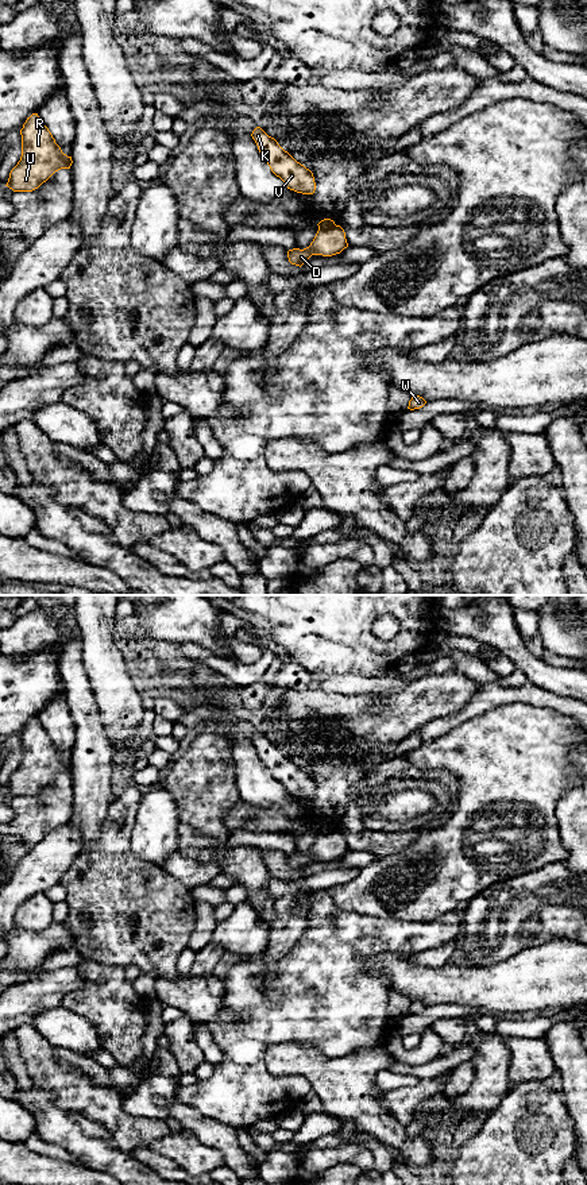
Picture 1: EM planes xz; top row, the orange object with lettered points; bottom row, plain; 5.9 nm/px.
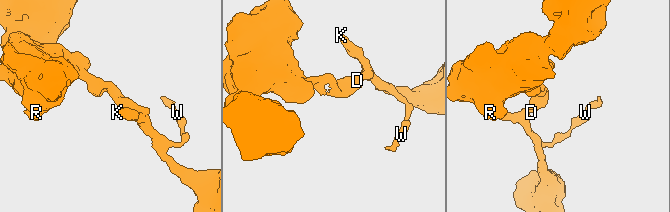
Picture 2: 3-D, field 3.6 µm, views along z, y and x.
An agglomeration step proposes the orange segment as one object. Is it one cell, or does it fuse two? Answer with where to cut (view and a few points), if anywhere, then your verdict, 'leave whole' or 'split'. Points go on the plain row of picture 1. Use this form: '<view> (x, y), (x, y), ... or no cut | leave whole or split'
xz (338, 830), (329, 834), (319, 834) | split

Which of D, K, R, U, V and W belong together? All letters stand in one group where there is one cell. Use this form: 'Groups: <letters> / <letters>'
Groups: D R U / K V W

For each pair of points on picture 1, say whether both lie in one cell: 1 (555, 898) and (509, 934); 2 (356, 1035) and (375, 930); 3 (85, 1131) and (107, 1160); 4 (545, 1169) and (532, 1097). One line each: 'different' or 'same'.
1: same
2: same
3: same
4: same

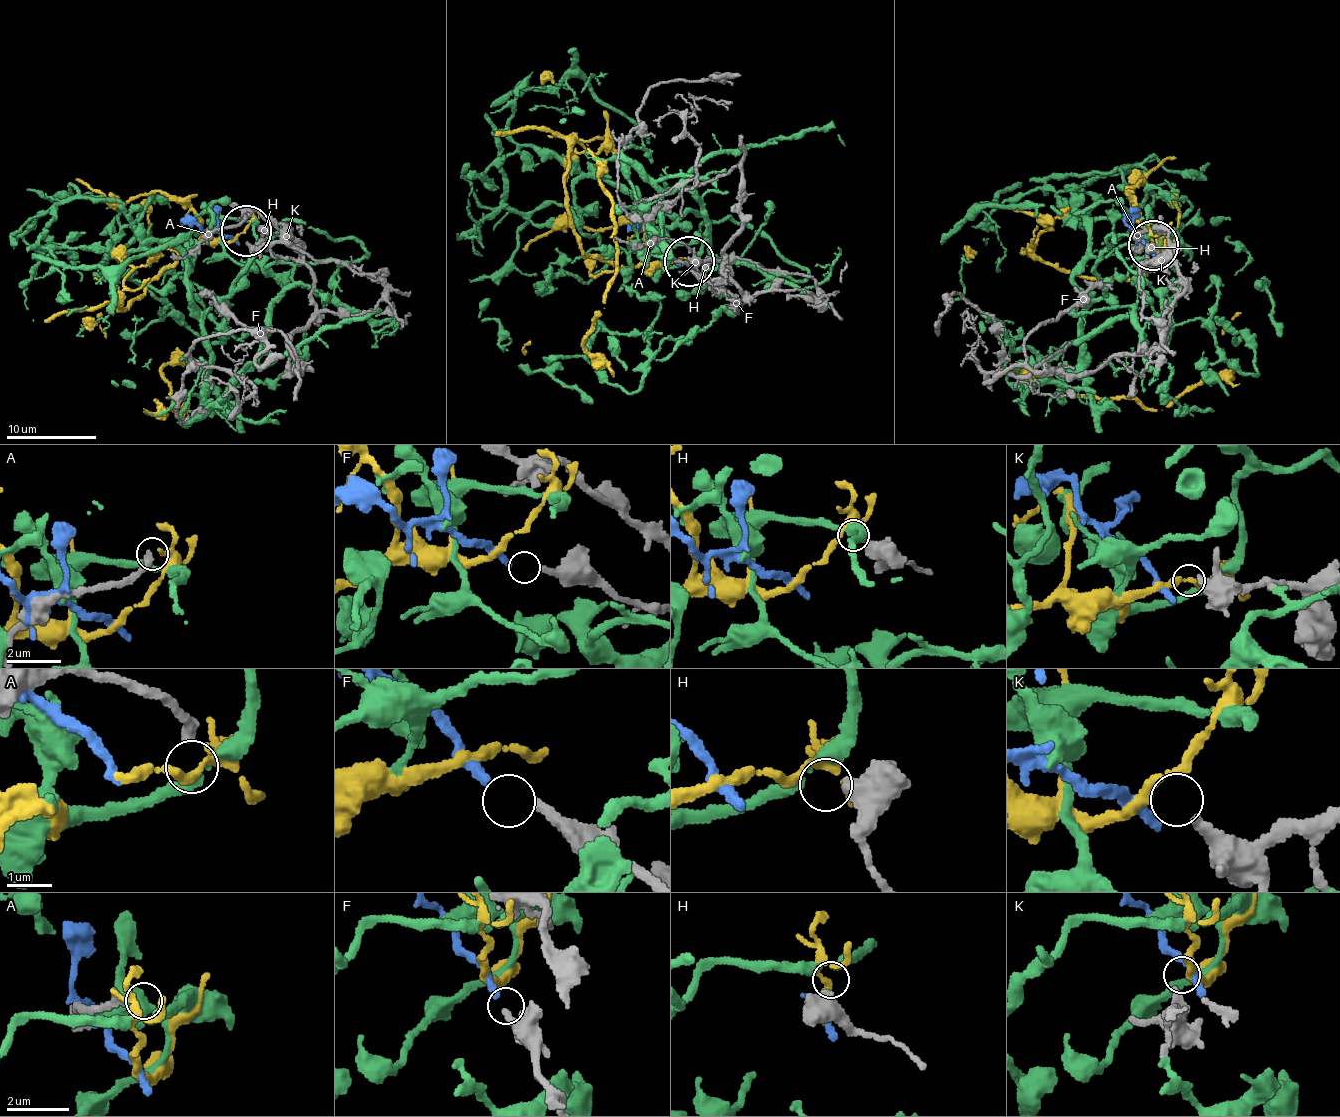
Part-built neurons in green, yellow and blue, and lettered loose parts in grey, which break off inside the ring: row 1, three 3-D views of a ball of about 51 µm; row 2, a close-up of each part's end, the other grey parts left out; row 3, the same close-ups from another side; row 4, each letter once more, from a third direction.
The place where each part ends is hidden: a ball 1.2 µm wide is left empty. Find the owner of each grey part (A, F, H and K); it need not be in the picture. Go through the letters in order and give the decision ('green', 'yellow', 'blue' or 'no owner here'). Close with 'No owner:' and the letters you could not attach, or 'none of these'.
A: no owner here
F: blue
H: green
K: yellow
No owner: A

---

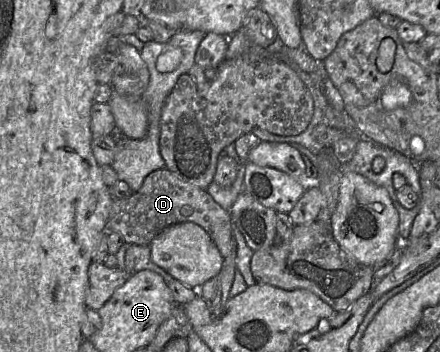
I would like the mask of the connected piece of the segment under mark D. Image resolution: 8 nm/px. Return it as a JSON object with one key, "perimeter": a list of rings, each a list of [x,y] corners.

* * *

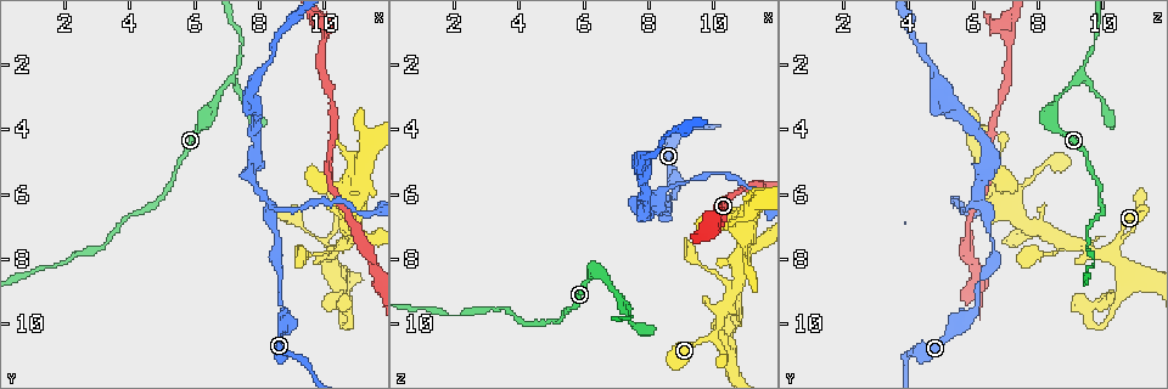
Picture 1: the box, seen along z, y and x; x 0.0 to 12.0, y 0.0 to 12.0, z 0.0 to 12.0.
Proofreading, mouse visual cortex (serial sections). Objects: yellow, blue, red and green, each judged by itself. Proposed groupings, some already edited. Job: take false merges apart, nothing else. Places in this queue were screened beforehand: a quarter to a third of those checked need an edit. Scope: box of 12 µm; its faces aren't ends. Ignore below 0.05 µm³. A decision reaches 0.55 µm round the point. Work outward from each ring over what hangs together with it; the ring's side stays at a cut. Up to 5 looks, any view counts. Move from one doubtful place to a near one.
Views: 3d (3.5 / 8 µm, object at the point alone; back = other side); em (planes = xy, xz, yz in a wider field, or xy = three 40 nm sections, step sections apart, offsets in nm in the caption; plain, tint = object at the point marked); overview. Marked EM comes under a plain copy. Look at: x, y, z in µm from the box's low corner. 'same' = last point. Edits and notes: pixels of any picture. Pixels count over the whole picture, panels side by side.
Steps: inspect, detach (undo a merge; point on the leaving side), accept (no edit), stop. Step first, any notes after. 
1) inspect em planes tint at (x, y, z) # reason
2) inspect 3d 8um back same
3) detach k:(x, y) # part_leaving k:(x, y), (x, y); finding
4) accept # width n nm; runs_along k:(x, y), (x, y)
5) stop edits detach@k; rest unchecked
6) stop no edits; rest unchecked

WORK REQUIRED: Transcribe exactly the lines above, beginning at the one with "Which of D, K, R, U, V" and going up to and including the one with "Part-built neurons in". Pictures do not belong in the copy.

RESULT FOR THIS EXERCISE:
Which of D, K, R, U, V and W belong together? All letters stand in one group where there is one cell. Use this form: 'Groups: <letters> / <letters>'
Groups: D R U / K V W

For each pair of points on picture 1, say whether both lie in one cell: 1 (555, 898) and (509, 934); 2 (356, 1035) and (375, 930); 3 (85, 1131) and (107, 1160); 4 (545, 1169) and (532, 1097). One line each: 'different' or 'same'.
1: same
2: same
3: same
4: same

Part-built neurons in green, yellow and blue, and lettered loose parts in grey, which break off inside the ring: row 1, three 3-D views of a ball of about 51 µm; row 2, a close-up of each part's end, the other grey parts left out; row 3, the same close-ups from another side; row 4, each letter once more, from a third direction.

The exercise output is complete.